Problem: Instruction for the listing below: copy exactly, and only, the lines from the one holding "36, 41: 3.195 -> 3.16" through its last line, omitting any picture.

Listed entries:

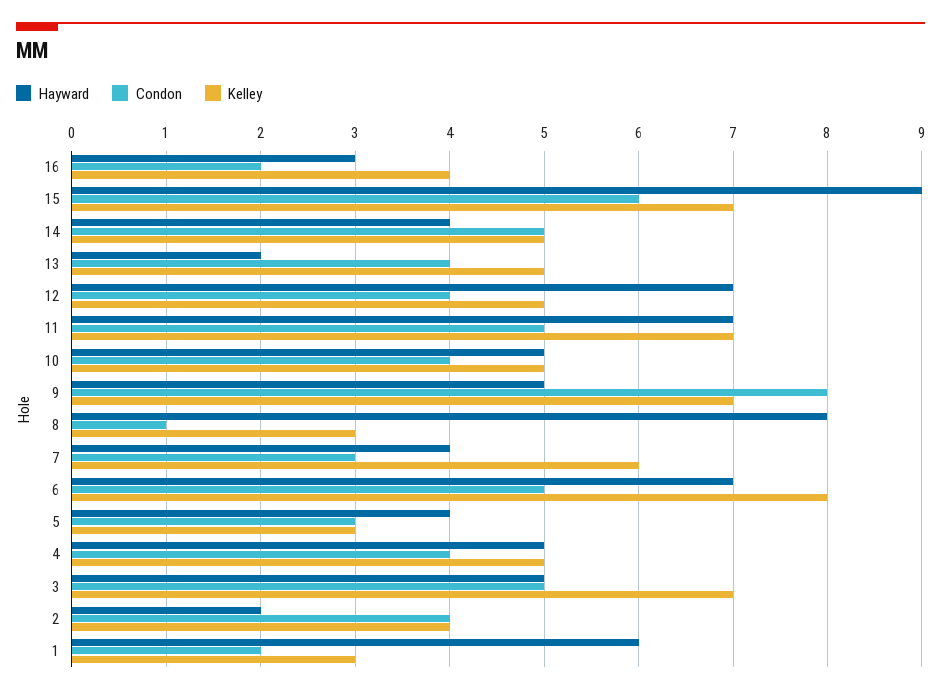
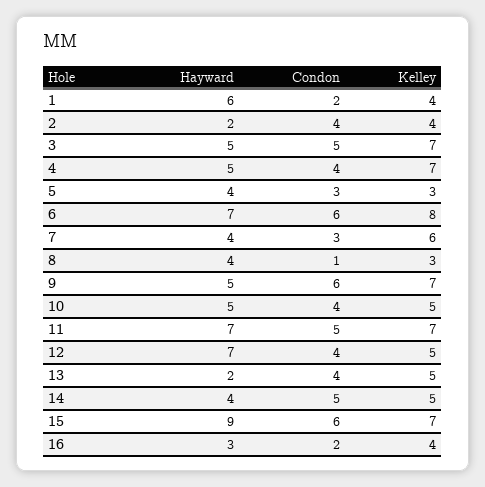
Condon, 9: 8 -> 6
Hayward, 8: 8 -> 4
Condon, 6: 5 -> 6
Kelley, 4: 5 -> 7
Kelley, 1: 3 -> 4

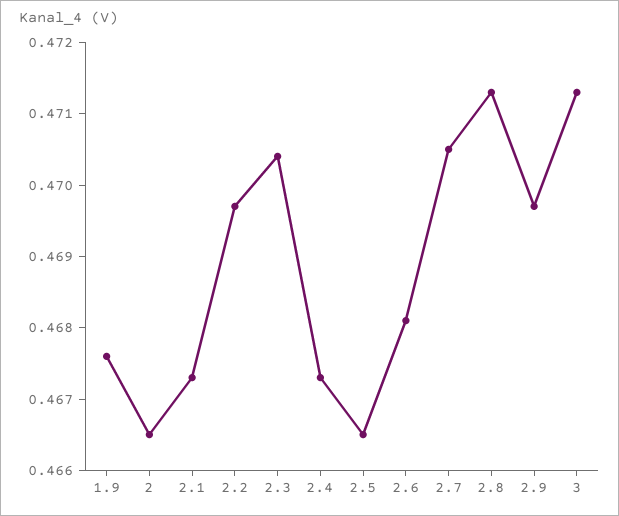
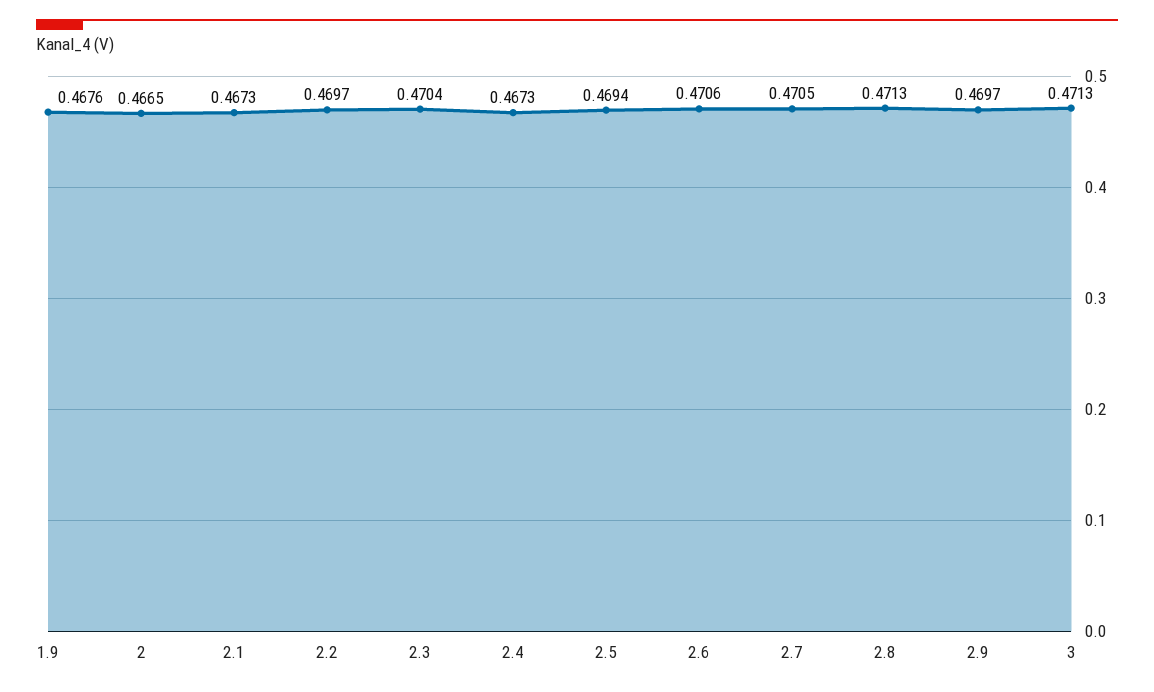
2.5: 0.4665 -> 0.4694
2.6: 0.468 -> 0.4706

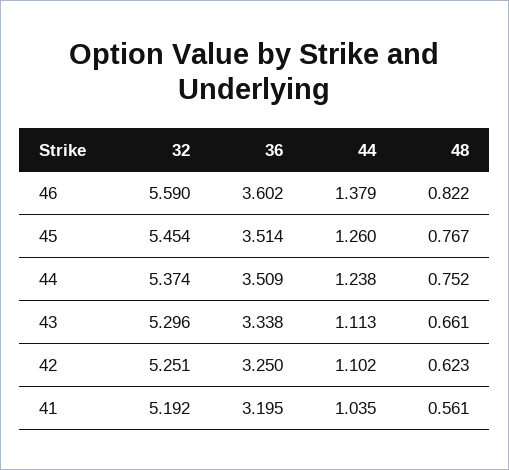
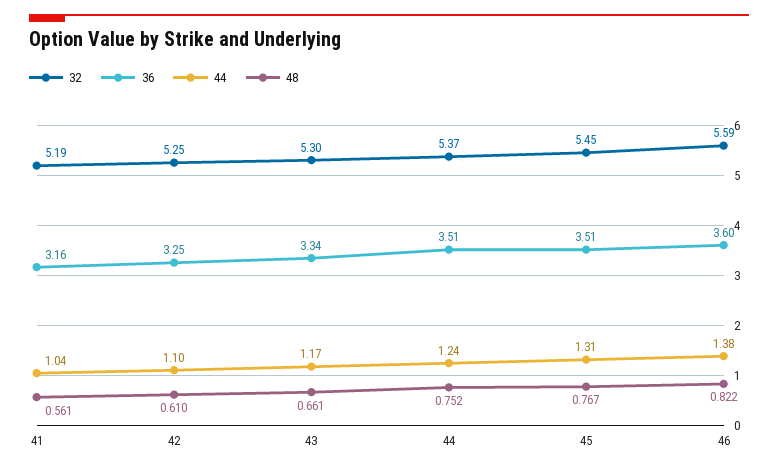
44, 45: 1.26 -> 1.31
44, 43: 1.113 -> 1.17
48, 42: 0.623 -> 0.61
36, 41: 3.195 -> 3.16

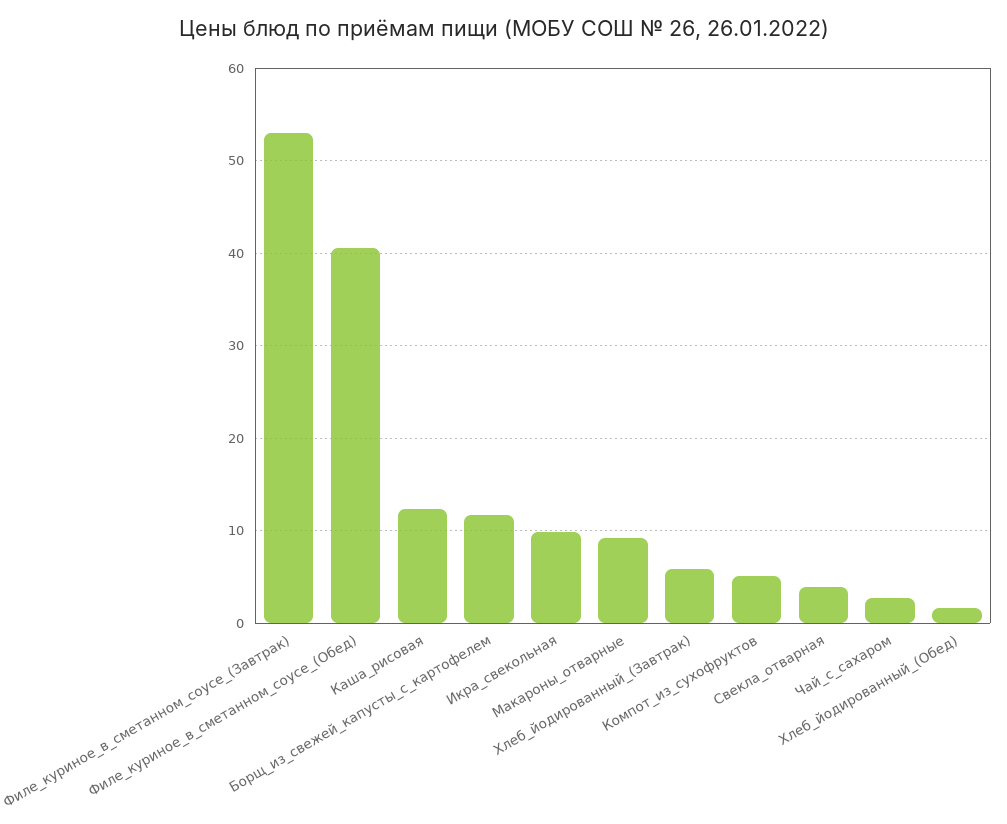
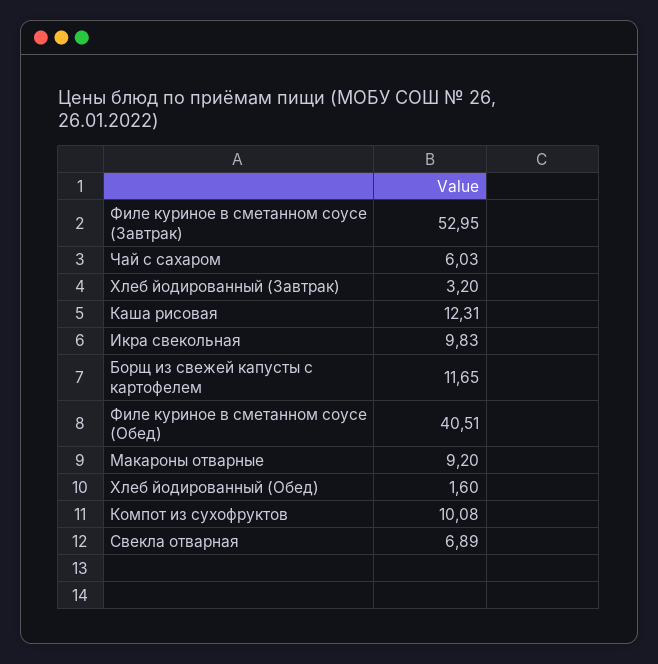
Хлеб_йодированный_(Завтрак): 6 -> 3.2
Компот_из_сухофруктов: 5 -> 10.08
Свекла_отварная: 4 -> 6.89
Чай_с_сахаром: 3 -> 6.03

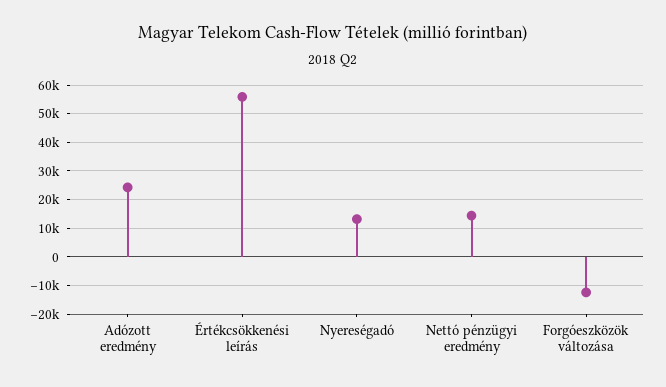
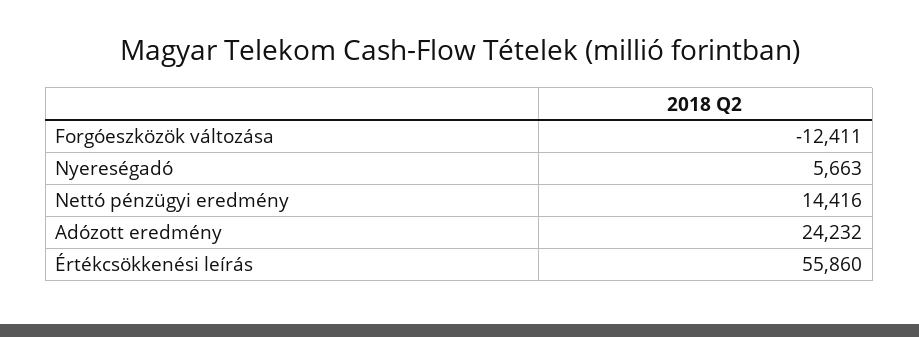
Nyereségadó: 12500 -> 5663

Answer to this exercise:
36, 41: 3.195 -> 3.16

Хлеб_йодированный_(Завтрак): 6 -> 3.2
Компот_из_сухофруктов: 5 -> 10.08
Свекла_отварная: 4 -> 6.89
Чай_с_сахаром: 3 -> 6.03

Nyereségadó: 12500 -> 5663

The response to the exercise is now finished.